# [Dataset records]
# # # #
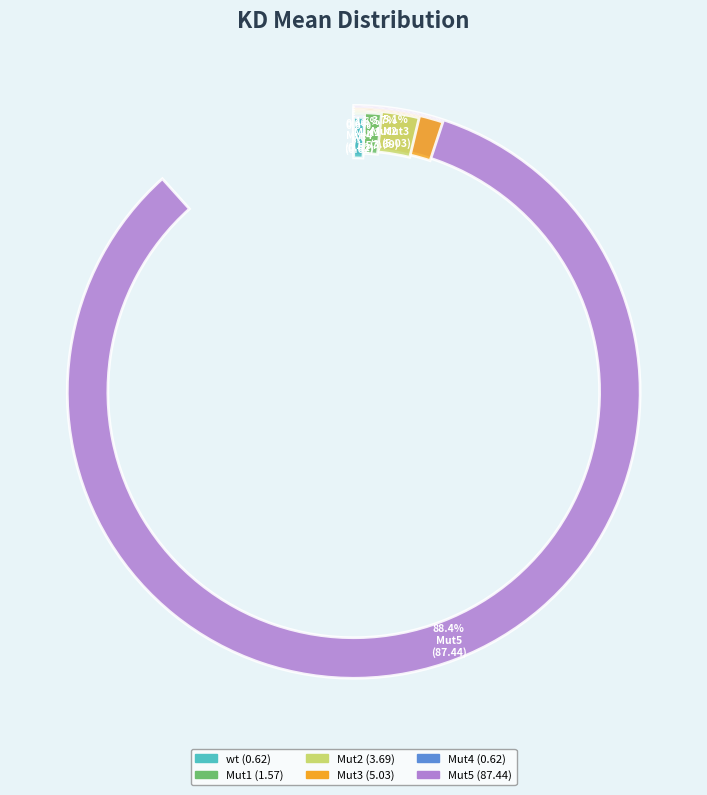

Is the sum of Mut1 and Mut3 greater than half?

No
# # # #
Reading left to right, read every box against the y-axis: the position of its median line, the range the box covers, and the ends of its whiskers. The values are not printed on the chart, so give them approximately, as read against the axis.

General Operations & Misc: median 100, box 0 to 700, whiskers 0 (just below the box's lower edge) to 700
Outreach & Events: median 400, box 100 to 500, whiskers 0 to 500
# # # #
# [Exercise prompt]
Update the lines from the one with "General Operations &" to the one with "Outreach & Events: median", putting "whisker range" wherever "whiskers" appears and leaving everything else as it is.

# [Result of this exercise]
General Operations & Misc: median 100, box 0 to 700, whisker range 0 (just below the box's lower edge) to 700
Outreach & Events: median 400, box 100 to 500, whisker range 0 to 500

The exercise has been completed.